When he arrived at the Comisión Chilena de Energía Nuclear, he started to work in plasmas driven by small transient electrical discharges and small pulsed power devices: z-pinch, capillary discharges and plasma focus. His work has contributed to scaling plasma focuses for a wide range of energies and sizes, keeping the same value of ion density, magnetic field, plasma sheath velocity, Alfvén speed and the quantity of energy per particle. Therefore, fusion reactions are possible to be obtained in ultra-miniaturized devices (driven by generators of 0.1 Joules for example), as well as they are obtained in bigger devices (driven by generators of 1 megajoule). However, the stability of the plasma pinch highly depends on the size and energy of the device.

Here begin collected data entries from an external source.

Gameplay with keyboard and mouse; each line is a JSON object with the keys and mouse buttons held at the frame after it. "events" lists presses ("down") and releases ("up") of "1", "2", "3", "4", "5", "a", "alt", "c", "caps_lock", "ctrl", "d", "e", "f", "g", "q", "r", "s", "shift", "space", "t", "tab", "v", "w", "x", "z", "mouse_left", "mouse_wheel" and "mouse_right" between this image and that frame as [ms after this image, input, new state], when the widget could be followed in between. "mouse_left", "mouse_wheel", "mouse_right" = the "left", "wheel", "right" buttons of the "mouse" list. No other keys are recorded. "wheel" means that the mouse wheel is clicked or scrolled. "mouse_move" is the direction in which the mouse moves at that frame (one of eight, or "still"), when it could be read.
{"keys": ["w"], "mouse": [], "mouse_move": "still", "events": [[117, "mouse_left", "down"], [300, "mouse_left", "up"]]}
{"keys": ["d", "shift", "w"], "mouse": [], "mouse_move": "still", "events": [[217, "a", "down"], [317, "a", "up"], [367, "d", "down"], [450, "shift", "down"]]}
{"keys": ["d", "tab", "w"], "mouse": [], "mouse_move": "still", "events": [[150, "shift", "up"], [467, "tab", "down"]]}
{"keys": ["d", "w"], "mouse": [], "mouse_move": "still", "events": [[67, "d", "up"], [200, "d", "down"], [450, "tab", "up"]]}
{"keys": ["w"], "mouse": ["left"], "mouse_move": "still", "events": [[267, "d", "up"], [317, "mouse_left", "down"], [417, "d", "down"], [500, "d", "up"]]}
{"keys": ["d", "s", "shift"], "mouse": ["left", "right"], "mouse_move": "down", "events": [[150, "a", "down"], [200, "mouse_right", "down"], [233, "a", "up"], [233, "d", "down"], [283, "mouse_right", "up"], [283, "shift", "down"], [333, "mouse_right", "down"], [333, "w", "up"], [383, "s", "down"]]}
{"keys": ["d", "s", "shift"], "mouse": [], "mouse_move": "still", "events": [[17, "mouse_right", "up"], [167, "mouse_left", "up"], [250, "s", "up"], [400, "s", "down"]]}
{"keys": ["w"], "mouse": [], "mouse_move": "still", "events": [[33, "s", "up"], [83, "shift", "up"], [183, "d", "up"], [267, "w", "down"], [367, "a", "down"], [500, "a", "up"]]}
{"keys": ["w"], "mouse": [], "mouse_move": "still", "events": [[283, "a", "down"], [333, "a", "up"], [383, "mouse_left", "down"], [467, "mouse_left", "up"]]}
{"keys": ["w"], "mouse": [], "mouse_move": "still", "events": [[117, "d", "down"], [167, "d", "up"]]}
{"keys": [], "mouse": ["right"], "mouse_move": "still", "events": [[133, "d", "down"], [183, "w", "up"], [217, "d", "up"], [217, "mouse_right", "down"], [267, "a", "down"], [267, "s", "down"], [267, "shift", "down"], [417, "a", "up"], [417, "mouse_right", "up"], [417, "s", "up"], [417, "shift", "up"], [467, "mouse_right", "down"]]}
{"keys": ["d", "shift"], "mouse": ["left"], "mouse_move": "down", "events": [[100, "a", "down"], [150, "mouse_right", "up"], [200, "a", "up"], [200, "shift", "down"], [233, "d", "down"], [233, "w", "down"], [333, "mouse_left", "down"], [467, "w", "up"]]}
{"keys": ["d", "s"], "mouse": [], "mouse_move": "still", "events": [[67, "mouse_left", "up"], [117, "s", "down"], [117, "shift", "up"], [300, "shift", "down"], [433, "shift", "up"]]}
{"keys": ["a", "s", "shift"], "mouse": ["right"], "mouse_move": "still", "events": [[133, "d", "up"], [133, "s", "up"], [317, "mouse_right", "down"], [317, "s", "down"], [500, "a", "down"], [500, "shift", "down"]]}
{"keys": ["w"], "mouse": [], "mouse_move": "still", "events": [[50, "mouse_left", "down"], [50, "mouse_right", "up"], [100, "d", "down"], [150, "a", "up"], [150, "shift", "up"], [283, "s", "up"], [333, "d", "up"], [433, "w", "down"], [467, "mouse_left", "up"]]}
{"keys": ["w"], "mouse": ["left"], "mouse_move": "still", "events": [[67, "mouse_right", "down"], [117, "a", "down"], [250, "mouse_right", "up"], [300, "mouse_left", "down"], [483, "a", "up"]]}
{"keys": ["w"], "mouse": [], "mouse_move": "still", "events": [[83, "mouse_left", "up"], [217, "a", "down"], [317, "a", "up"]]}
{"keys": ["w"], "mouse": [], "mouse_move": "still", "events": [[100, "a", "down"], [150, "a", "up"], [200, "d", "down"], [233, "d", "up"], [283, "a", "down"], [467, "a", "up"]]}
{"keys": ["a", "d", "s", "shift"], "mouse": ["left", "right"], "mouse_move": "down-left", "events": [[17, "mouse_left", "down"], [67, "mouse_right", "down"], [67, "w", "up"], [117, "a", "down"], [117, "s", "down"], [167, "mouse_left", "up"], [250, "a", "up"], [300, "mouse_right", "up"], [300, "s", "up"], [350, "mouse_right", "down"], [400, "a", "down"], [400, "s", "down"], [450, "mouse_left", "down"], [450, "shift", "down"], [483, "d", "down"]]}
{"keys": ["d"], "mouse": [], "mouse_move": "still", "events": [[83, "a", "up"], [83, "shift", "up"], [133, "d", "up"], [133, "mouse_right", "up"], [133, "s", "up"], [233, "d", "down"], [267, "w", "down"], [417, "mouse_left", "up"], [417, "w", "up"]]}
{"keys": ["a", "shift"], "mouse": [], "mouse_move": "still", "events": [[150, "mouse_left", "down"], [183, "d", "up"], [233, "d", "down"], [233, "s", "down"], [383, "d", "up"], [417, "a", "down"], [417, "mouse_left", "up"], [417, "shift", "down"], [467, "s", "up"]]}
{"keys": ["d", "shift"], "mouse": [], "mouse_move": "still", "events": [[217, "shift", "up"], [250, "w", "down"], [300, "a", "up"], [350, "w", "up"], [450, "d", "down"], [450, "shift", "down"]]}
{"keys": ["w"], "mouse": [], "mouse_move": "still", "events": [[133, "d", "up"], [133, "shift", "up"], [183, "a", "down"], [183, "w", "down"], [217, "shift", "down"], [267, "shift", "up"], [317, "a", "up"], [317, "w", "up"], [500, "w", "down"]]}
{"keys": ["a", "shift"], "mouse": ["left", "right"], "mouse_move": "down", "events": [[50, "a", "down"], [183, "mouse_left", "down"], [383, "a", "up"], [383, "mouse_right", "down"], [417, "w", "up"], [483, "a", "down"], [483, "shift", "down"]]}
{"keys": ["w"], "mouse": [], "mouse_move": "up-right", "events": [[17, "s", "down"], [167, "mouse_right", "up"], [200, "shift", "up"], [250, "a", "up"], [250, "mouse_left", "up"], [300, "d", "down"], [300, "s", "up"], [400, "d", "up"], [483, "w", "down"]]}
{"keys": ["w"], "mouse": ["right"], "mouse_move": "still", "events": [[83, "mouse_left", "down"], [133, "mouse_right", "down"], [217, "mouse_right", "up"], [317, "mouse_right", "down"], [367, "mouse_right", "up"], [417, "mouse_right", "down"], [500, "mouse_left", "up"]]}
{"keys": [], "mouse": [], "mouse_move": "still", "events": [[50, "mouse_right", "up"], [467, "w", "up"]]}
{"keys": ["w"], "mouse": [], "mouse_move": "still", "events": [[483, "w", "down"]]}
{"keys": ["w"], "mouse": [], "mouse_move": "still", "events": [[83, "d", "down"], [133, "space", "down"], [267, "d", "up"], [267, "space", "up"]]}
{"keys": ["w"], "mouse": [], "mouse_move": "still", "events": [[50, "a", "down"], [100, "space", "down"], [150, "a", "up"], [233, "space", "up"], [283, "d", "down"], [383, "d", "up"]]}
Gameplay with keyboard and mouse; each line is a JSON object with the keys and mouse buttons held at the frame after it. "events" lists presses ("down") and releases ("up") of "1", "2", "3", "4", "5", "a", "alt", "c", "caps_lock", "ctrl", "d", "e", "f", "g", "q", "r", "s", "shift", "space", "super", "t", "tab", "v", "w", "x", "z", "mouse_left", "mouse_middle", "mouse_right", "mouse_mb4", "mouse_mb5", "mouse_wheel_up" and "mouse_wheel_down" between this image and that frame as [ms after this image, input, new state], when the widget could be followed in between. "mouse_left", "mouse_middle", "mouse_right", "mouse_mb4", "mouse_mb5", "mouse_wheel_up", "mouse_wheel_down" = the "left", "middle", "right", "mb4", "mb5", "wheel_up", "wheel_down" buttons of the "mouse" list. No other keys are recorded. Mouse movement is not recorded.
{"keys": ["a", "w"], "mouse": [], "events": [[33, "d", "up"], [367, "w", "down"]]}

A rich plasma phenomenology it has been observed in the table-top plasma focus devices developed by Soto's group: filamentary structures, toroidal singularities, plasma bursts and plasma jets generations. In addition, possible applications are explored using these kind of small plasma devices: development of portable generator as non-radioactive sources of neutrons and x-rays for field applications, pulsed radiation applied to biological studies, plasma focus as neutron source for nuclear fusion-fission hybrid reactors, and the use of plasma focus devices as plasma accelerators for studies of materials under intense fusion-relevant pulses.

In 1999, he was awarded with a Presidential Chair in Science by the president of Chile. In 2007, he was elected as Fellow of the Institute of Physics, UK. He was the president of the Chilean Physical Society for 2 periods, from April 2003 to April 2008, and its secretary general from April 2013 to April 2015.